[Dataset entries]

....

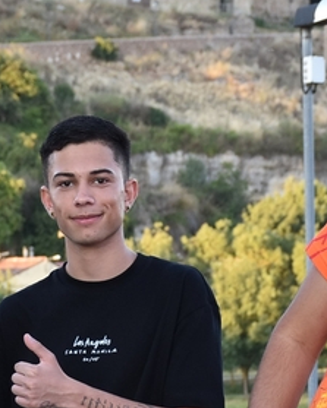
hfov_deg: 7.1
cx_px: 283
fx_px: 2639
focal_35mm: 218
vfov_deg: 8.8
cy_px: 413
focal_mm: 48
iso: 400
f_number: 5.6
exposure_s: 1/125
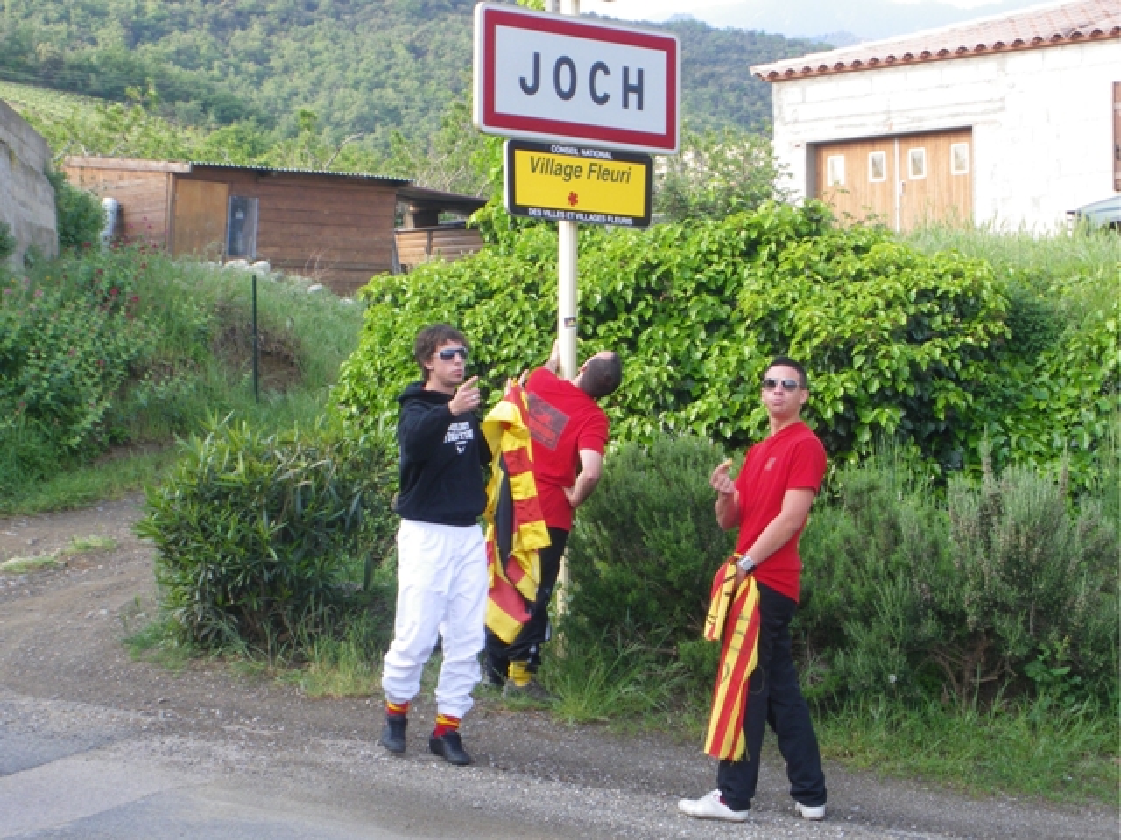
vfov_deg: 23.7
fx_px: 2008
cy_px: 420
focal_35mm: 62
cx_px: 560
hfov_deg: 31.2
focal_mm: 11.1
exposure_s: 1/80
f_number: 4.6
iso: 64
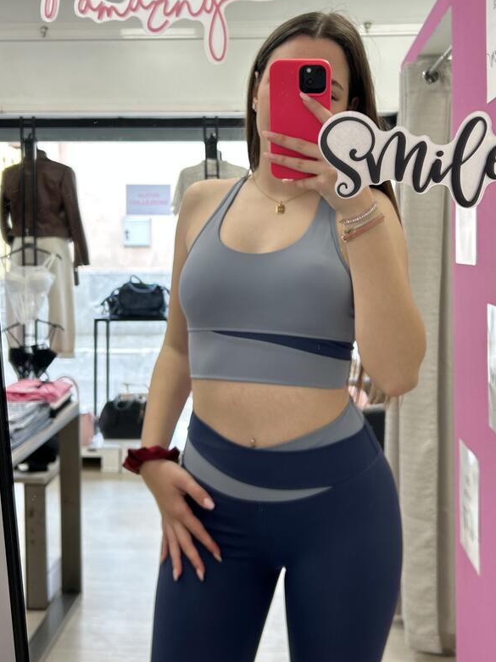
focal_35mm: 40
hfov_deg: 36.0
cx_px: 256
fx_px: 764
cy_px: 246
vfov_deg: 46.4
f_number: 1.5
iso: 64
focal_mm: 5.7
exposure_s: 1/100
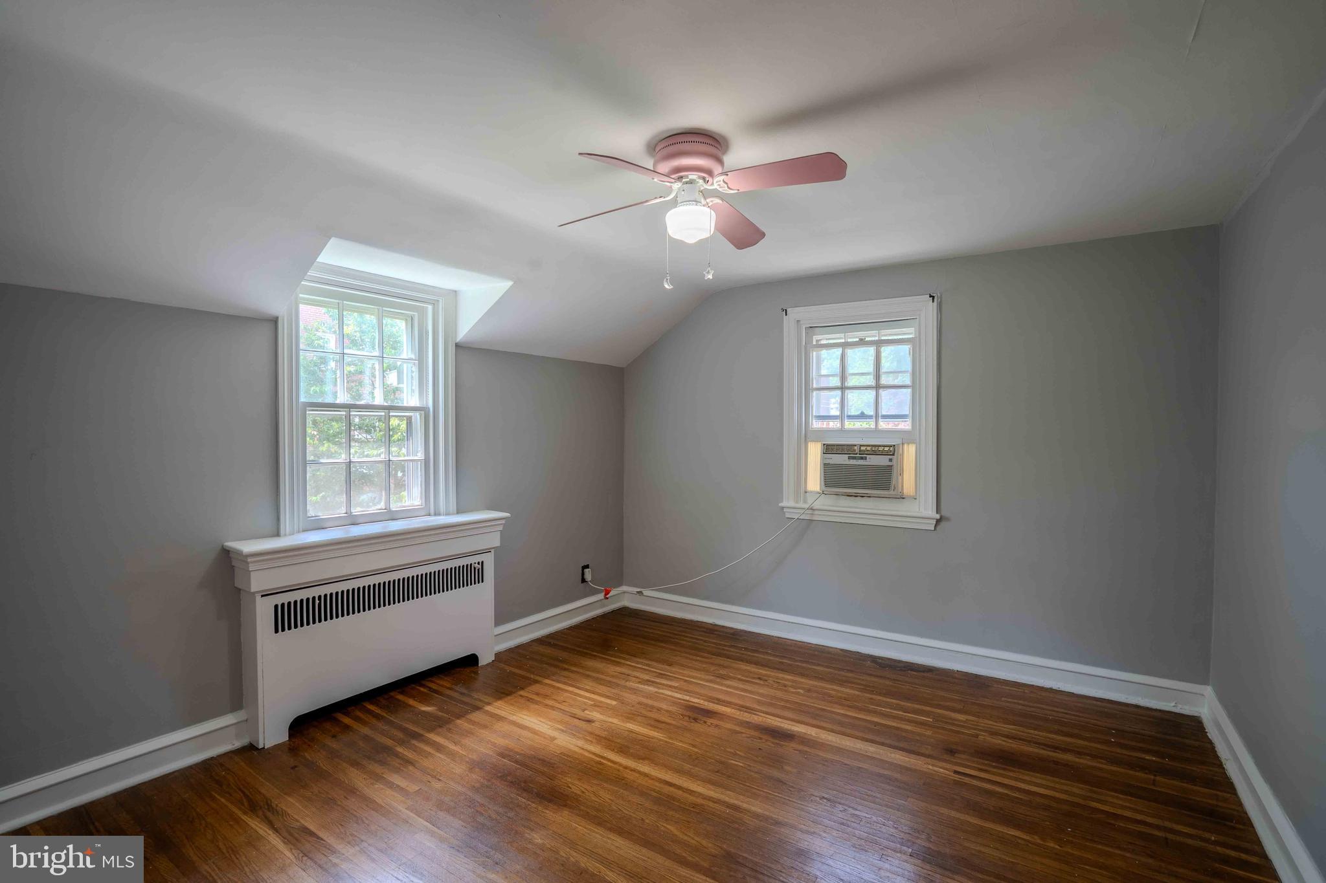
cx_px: 663
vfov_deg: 73.7
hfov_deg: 96.7
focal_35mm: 16
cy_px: 442
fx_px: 589
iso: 320
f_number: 8
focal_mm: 16
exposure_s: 1/30
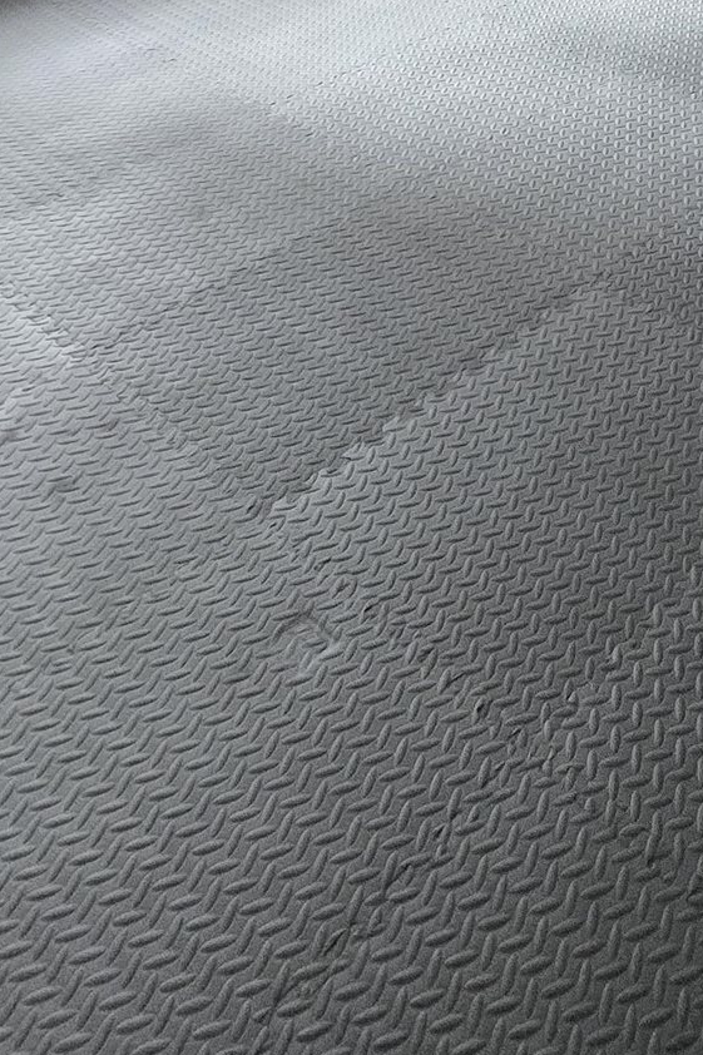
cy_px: -223
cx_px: 979
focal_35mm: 37
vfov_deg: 38.1
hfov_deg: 27.8
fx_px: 1084
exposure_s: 1/60
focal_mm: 1.7
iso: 800
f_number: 2.2
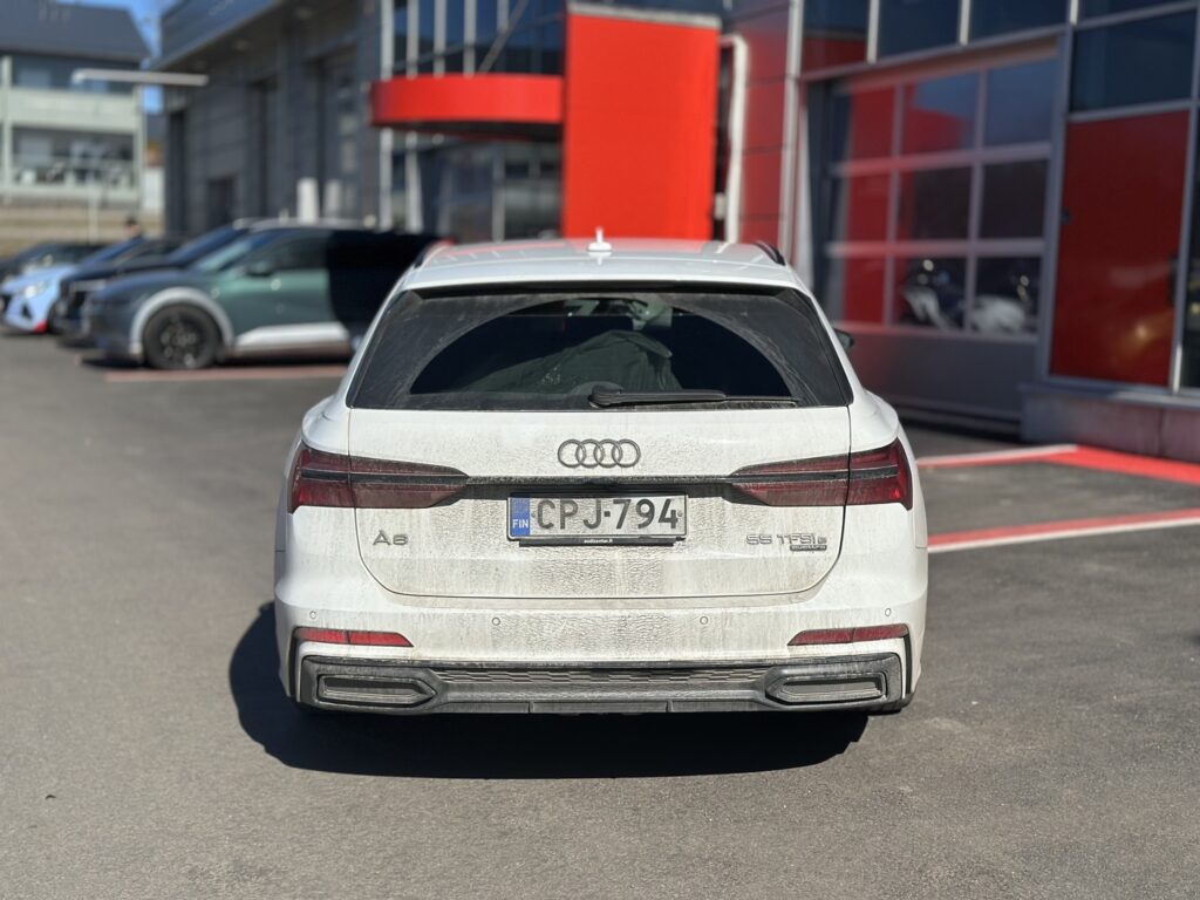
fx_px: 1664
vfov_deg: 30.3
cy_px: 450
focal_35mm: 48
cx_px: 600
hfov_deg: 39.7
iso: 80
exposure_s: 1/18868
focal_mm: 6.86
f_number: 1.78
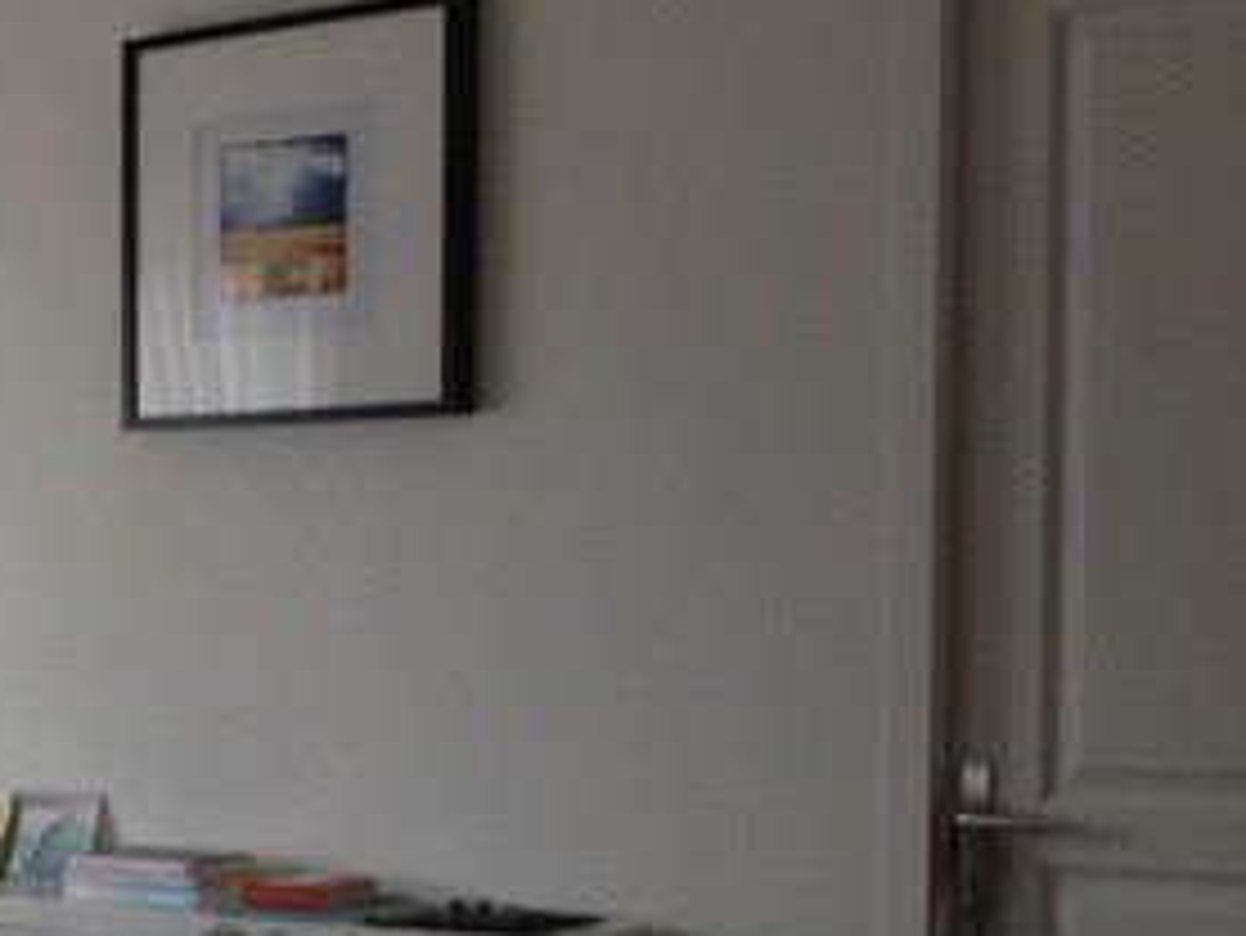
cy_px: 832
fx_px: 3637
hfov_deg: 17.9
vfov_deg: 14.5
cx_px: -463
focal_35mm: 101
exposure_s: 1/60
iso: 64
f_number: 2.4
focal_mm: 4.28
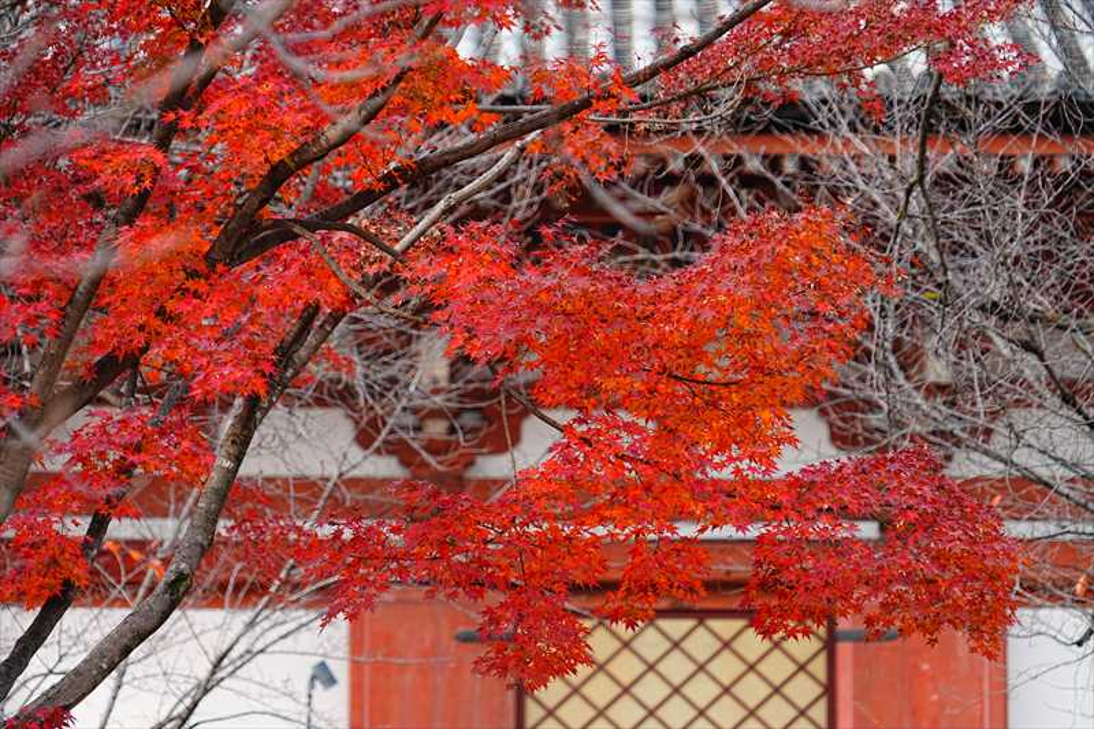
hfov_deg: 14.8
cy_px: 364
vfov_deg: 9.9
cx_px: 547
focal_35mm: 139
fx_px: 4223
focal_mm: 139
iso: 250
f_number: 6.3
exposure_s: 1/160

....

[Instructions for the task]
Print the data above exactly, from its first line to the line bearing "f_number: 1.78" inclusive, and keep pictures out of the result.

[Solution for this task]
hfov_deg: 7.1
cx_px: 283
fx_px: 2639
focal_35mm: 218
vfov_deg: 8.8
cy_px: 413
focal_mm: 48
iso: 400
f_number: 5.6
exposure_s: 1/125
vfov_deg: 23.7
fx_px: 2008
cy_px: 420
focal_35mm: 62
cx_px: 560
hfov_deg: 31.2
focal_mm: 11.1
exposure_s: 1/80
f_number: 4.6
iso: 64
focal_35mm: 40
hfov_deg: 36.0
cx_px: 256
fx_px: 764
cy_px: 246
vfov_deg: 46.4
f_number: 1.5
iso: 64
focal_mm: 5.7
exposure_s: 1/100
cx_px: 663
vfov_deg: 73.7
hfov_deg: 96.7
focal_35mm: 16
cy_px: 442
fx_px: 589
iso: 320
f_number: 8
focal_mm: 16
exposure_s: 1/30
cy_px: -223
cx_px: 979
focal_35mm: 37
vfov_deg: 38.1
hfov_deg: 27.8
fx_px: 1084
exposure_s: 1/60
focal_mm: 1.7
iso: 800
f_number: 2.2
fx_px: 1664
vfov_deg: 30.3
cy_px: 450
focal_35mm: 48
cx_px: 600
hfov_deg: 39.7
iso: 80
exposure_s: 1/18868
focal_mm: 6.86
f_number: 1.78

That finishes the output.